# dwarf puffer and otto



## Aquatic Delight (Mar 2, 2012)

thesawguy said:


> I've had a dwarf puffer and otto sharing a 5 gallon tank for several months but a friend of mine recently told me the puffer will eat the otto's eyes out. I'm thinking this might be true for some puffers but since I haven't had a problem yet with my puffer I'm in the clear. Any one have any thoughts on this?

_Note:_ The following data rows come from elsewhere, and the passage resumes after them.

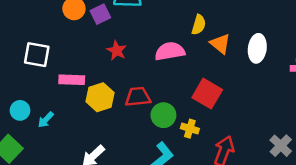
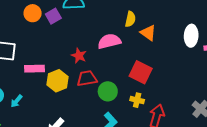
white ellipse: (257, 48) -> (191, 36), moved
red star: (117, 51) -> (79, 56), moved
yellow cross: (190, 129) -> (137, 100), moved

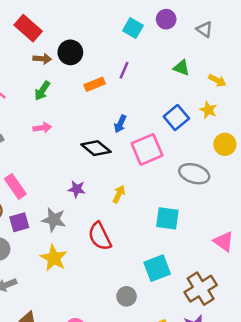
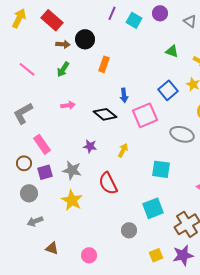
purple line: (124, 70) -> (112, 13), moved
orange rectangle: (95, 84) -> (104, 64), turned -49
blue arrow: (120, 124) -> (124, 95), turned -32
pink arrow: (42, 128) -> (68, 105), moved

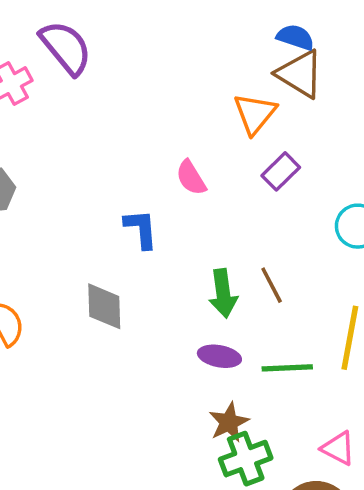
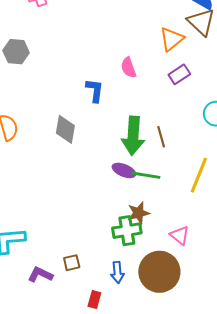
green arrow: (223, 293) -> (133, 136), size x1.4
green line: (287, 368) -> (146, 175), moved
brown star: (229, 422) -> (138, 213), moved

puffers are notarious for nipping at fish. i think the benifit you have right now is that the Ottos are faster than your Puffer, but i'll bet one day he will get to your ottos. if it was me i would move one of the two.


----------



## acitydweller (Dec 28, 2011)

the responsible thing to do is relocate one of them if the potential for harm is there.


----------



## jacketherington (Oct 7, 2011)

I kept 5 dp's with two ottos and an amano shrimp. They never bothered them. I think it just depends on the fish.


----------



## chunkychun (Apr 6, 2012)

I think you are fine as well. I have 3 dp and 2 ottos and bunch of shrimp. No problems so far. the DP ignore everyone except the other dp and snails. They can change behavior as they mature so keep an eye on the other fish.


----------



## garfieldnfish (Sep 25, 2010)

I had a dwarf puffer with an Chinese Algae Eater for several years, never had an issue. The puffer would attack other puffers as I started out with 3 of them in a 15 gal, but the puffers did not get along as two of them paired up and killed of the 3rd. Then the male died. I replaced it with a new male but he also perished. I decided to just leave the female puffer and the CAE alone and they lived together for many years. Eventually the puffer died and I moved the CAE to my 46 gal. I think it largely depends on the personality of the puffer. As long as the puffer is fed well, your oto should be ok since they have already been together for some time and eat entirely different food so there is no competition. Seems like your puffer is a more docile one. I would chance it.


----------